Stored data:
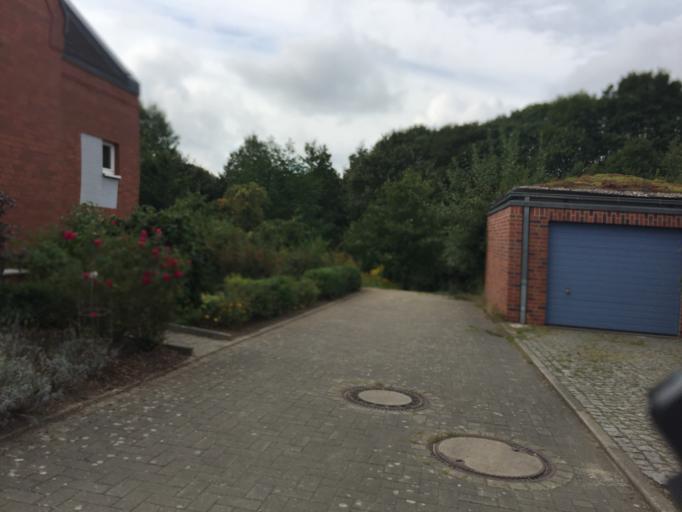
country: DE
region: Schleswig-Holstein
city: Itzehoe
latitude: 53.9340
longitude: 9.5313
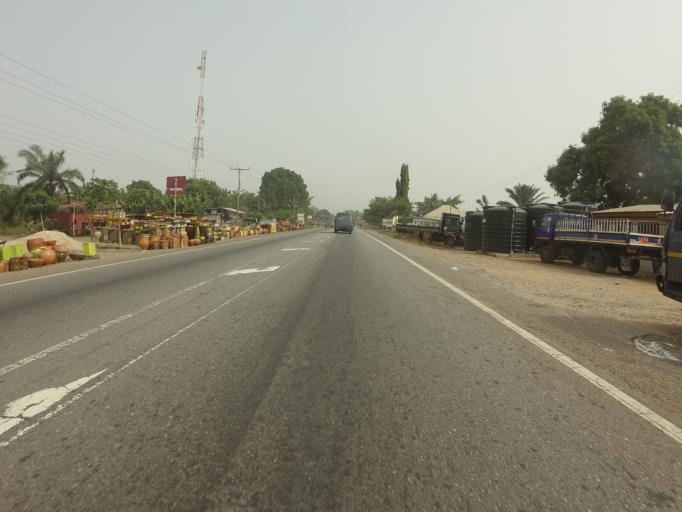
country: GH
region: Volta
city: Anloga
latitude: 6.0053
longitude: 0.5596
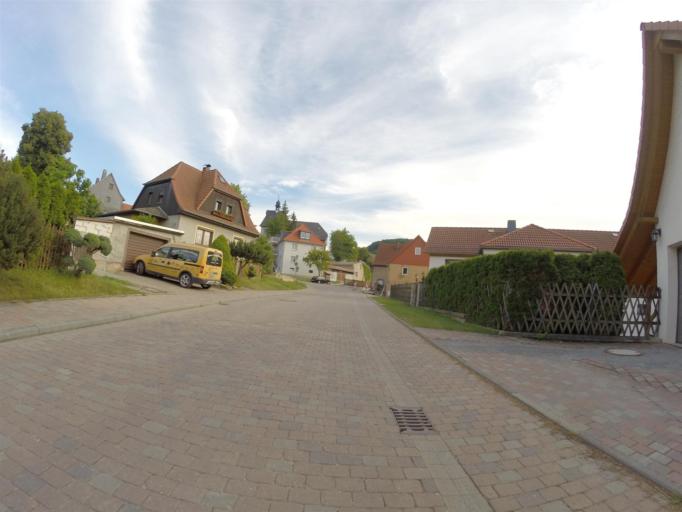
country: DE
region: Thuringia
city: Golmsdorf
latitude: 50.9727
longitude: 11.6670
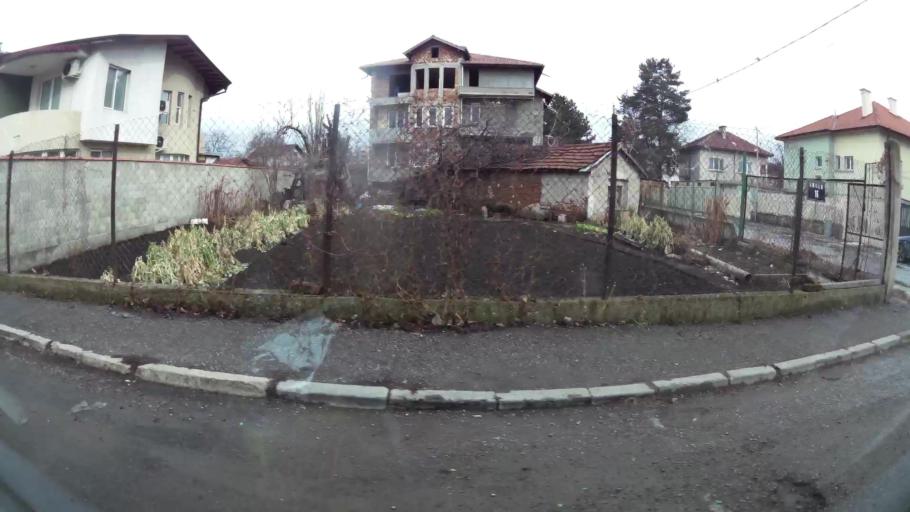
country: BG
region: Sofiya
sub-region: Obshtina Bozhurishte
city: Bozhurishte
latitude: 42.7447
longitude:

_REQUIREMENT_
Pick out every line in the entries above that contains the word "latitude", and copy each one. Letter case must match.

_TASK ANSWER_
latitude: 53.9340
latitude: 6.0053
latitude: 50.9727
latitude: 42.7447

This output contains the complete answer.